Per-instance keypoint data:
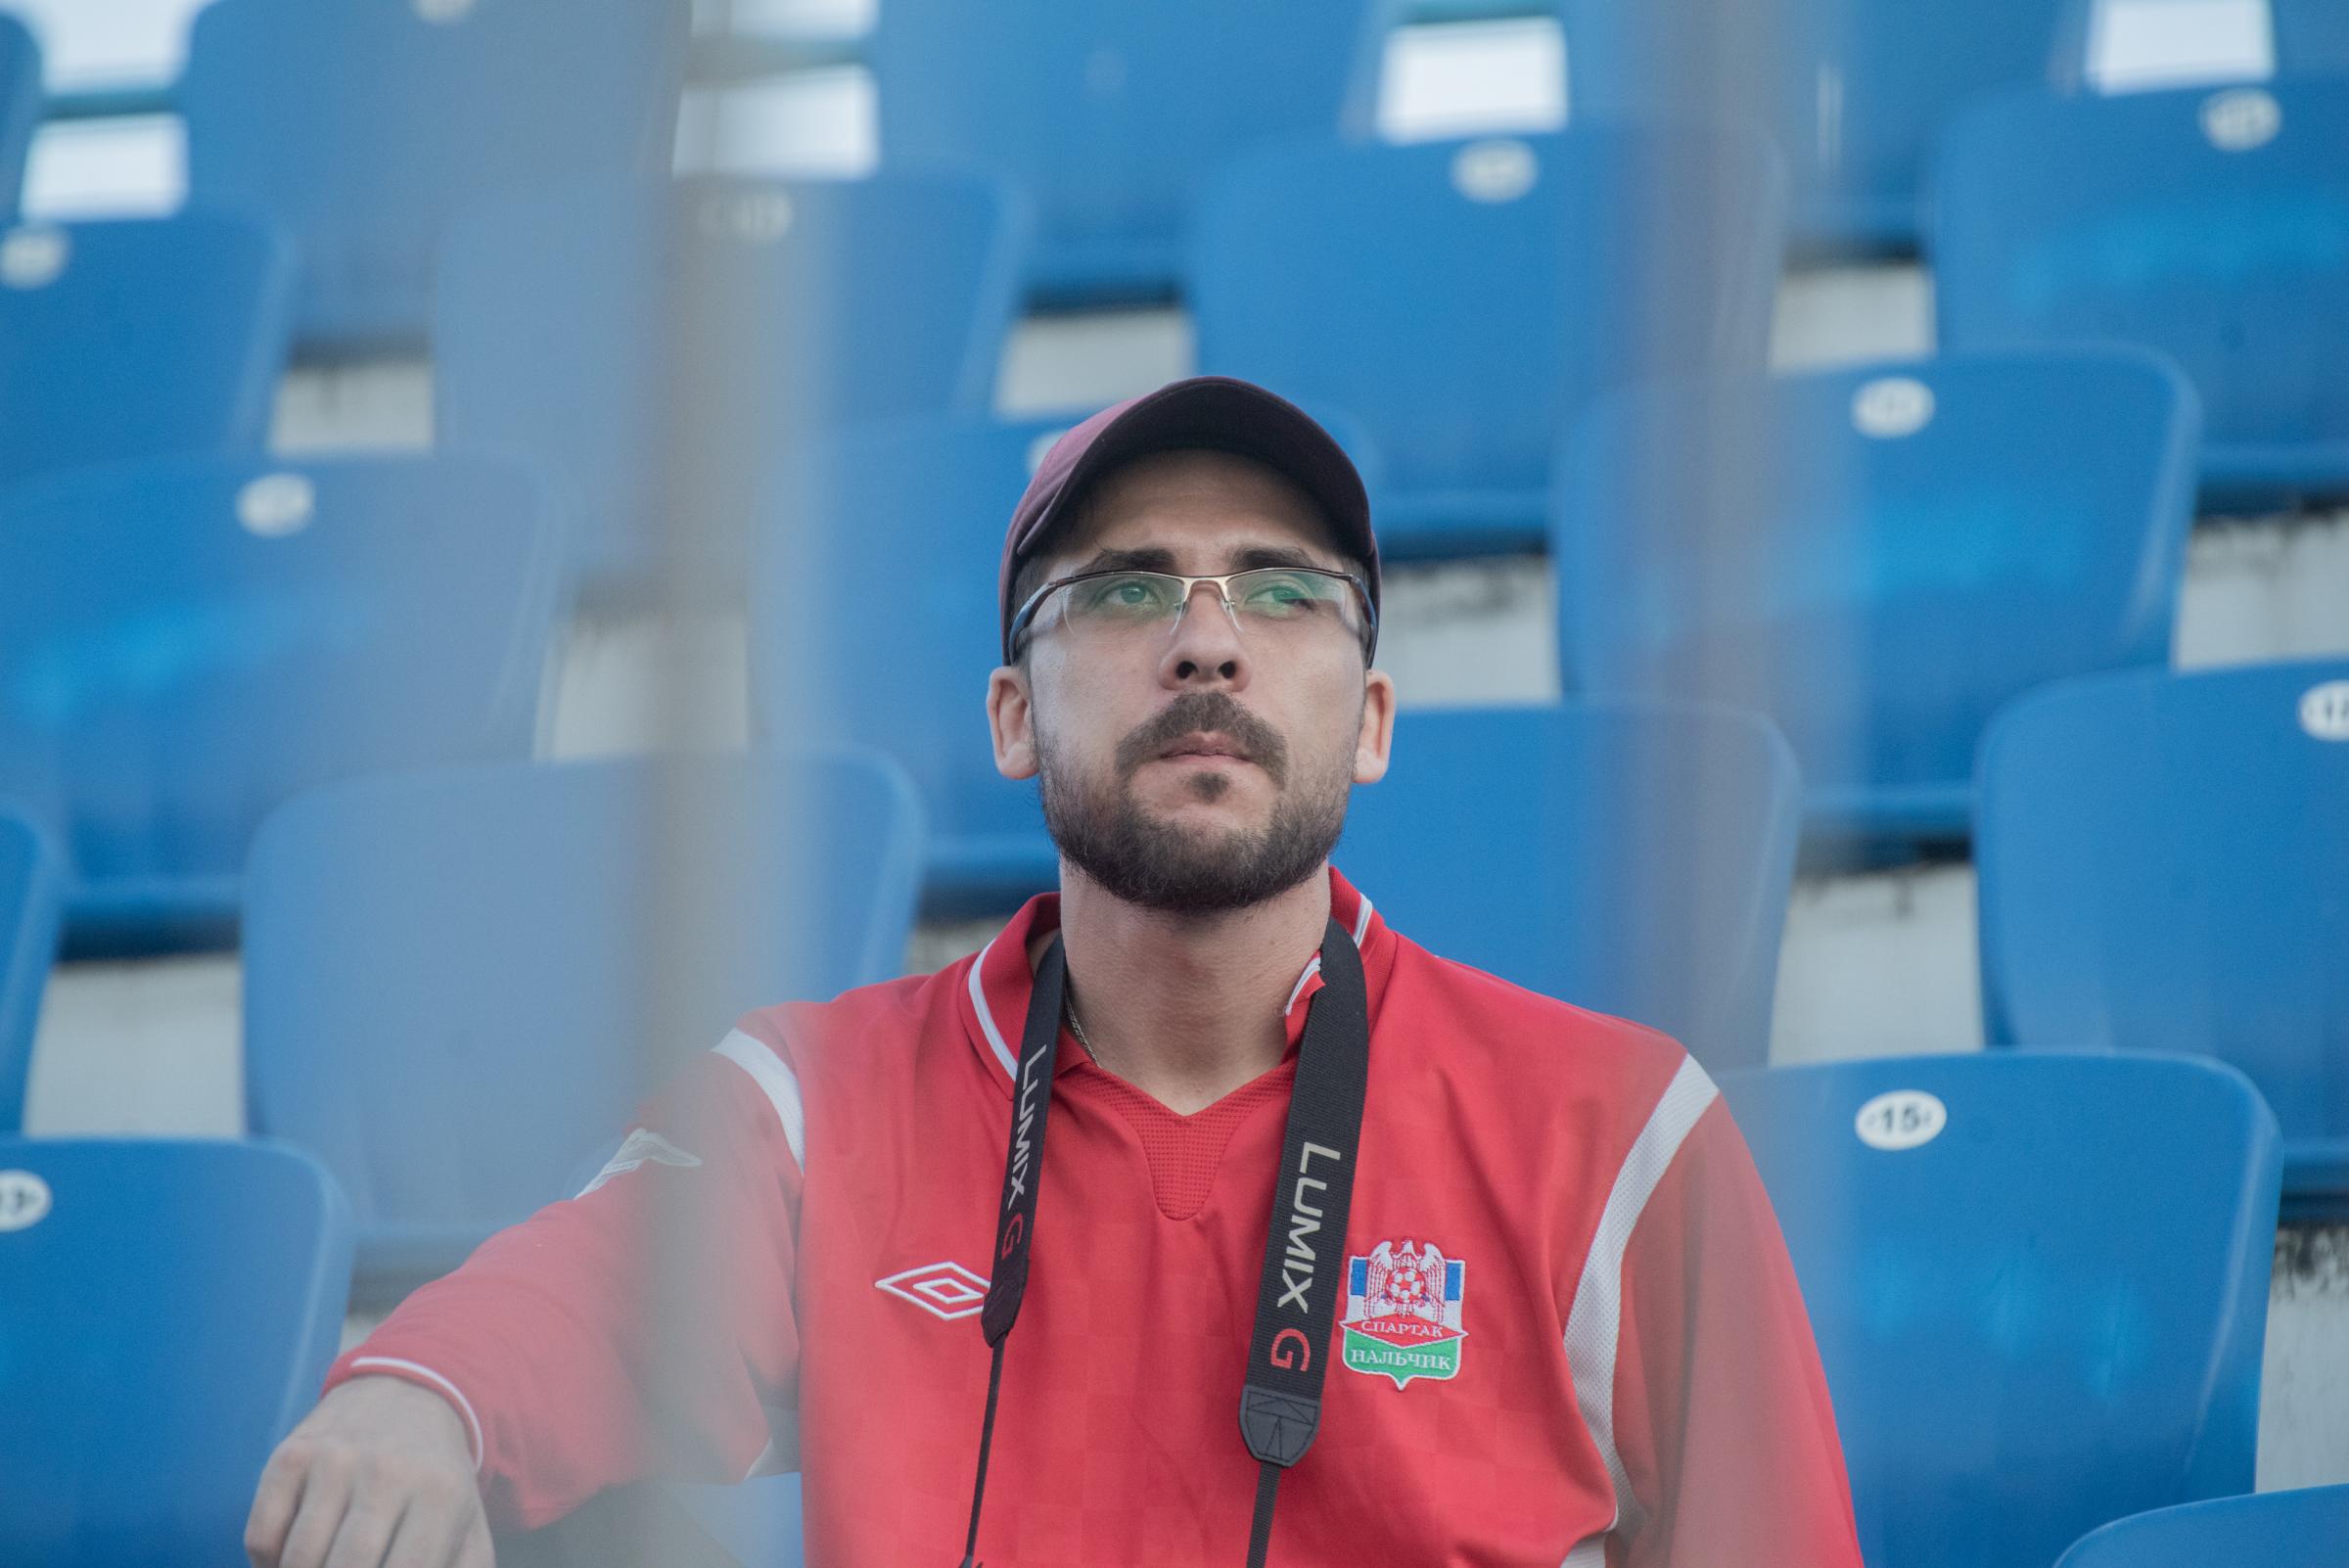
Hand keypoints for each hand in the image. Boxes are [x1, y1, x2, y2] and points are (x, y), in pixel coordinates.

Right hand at [246, 1375, 491, 1567]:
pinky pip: (261, 1537)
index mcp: (440, 1494)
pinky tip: (289, 1563)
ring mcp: (334, 1460)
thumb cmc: (435, 1481)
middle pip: (348, 1566)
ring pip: (299, 1559)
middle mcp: (387, 1471)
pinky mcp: (290, 1455)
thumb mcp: (468, 1523)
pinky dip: (268, 1565)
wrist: (406, 1395)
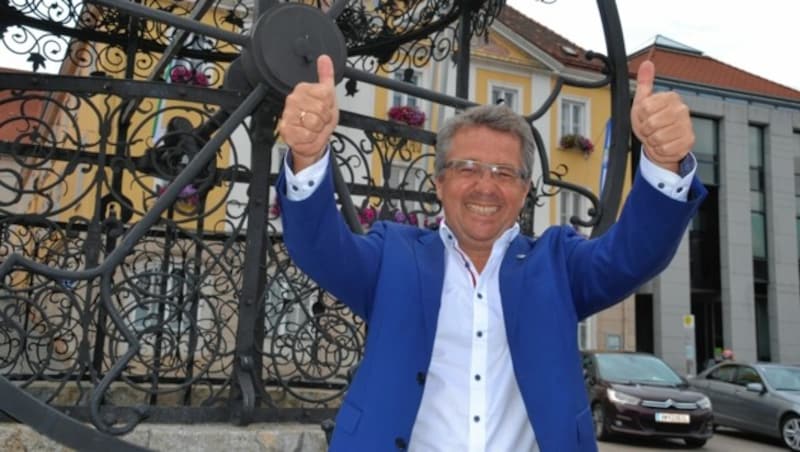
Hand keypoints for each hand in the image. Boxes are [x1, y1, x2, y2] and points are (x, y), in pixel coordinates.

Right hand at [278, 54, 338, 171]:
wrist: (312, 140)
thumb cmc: (320, 120)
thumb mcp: (328, 96)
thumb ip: (326, 76)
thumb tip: (325, 58)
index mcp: (304, 89)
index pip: (326, 94)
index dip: (329, 106)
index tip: (325, 109)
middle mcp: (293, 99)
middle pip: (321, 109)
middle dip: (324, 119)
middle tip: (319, 120)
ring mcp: (288, 114)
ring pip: (313, 122)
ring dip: (317, 129)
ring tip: (313, 128)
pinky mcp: (285, 129)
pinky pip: (306, 134)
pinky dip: (310, 138)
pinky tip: (306, 135)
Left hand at [631, 61, 693, 172]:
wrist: (659, 143)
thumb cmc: (651, 122)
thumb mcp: (643, 102)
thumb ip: (645, 83)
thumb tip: (647, 64)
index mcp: (671, 97)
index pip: (645, 107)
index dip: (640, 116)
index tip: (645, 117)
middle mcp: (681, 109)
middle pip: (651, 123)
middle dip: (646, 130)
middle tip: (650, 128)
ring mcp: (686, 125)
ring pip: (658, 137)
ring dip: (652, 140)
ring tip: (657, 135)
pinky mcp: (688, 141)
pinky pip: (665, 148)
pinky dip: (660, 149)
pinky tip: (664, 144)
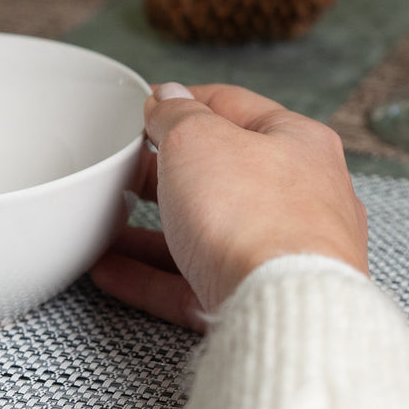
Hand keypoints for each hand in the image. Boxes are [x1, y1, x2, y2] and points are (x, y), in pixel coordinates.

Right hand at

TASK: Please transcribe, with no additions, the lines starting at the one that contains "index mcp: (304, 89)" and running through the last line of the entries, inclusive. Leave the pictures out.

OUTPUT FOR THIS TASK:
index mcp: (304, 89)
index pip: (326, 94)
index dip: (329, 106)
index tip: (325, 109)
middle mcp: (293, 99)
middle pip: (321, 109)
middle dip: (324, 119)
middle tip: (319, 120)
ring mcp: (288, 114)
ring pip: (313, 122)
ring dip: (317, 129)
ring tip: (313, 128)
pinky mcp: (285, 129)
pinky pip: (306, 134)
pinky dip: (310, 138)
pinky tip: (306, 135)
Left hand at [631, 61, 693, 172]:
wrist: (659, 143)
thumb cmc: (651, 122)
thumb mcp: (643, 102)
thumb ip: (645, 83)
thumb tip: (647, 64)
index mcp: (671, 97)
index pip: (645, 107)
index dip: (640, 116)
index tip: (645, 117)
middle mcp: (681, 109)
middle pip: (651, 123)
middle dip: (646, 130)
middle tip: (650, 128)
ring mcp: (686, 125)
ring pip: (658, 137)
ring dip: (652, 140)
ring tip: (657, 135)
pinky mcp: (688, 141)
pinky pip: (665, 148)
pinky dip: (660, 149)
pinky tip: (664, 144)
Hand keypoints for each hand in the image. Boxes are [x1, y1, x2, y2] and points are (x, y), in pixel coordinates.

Right hand at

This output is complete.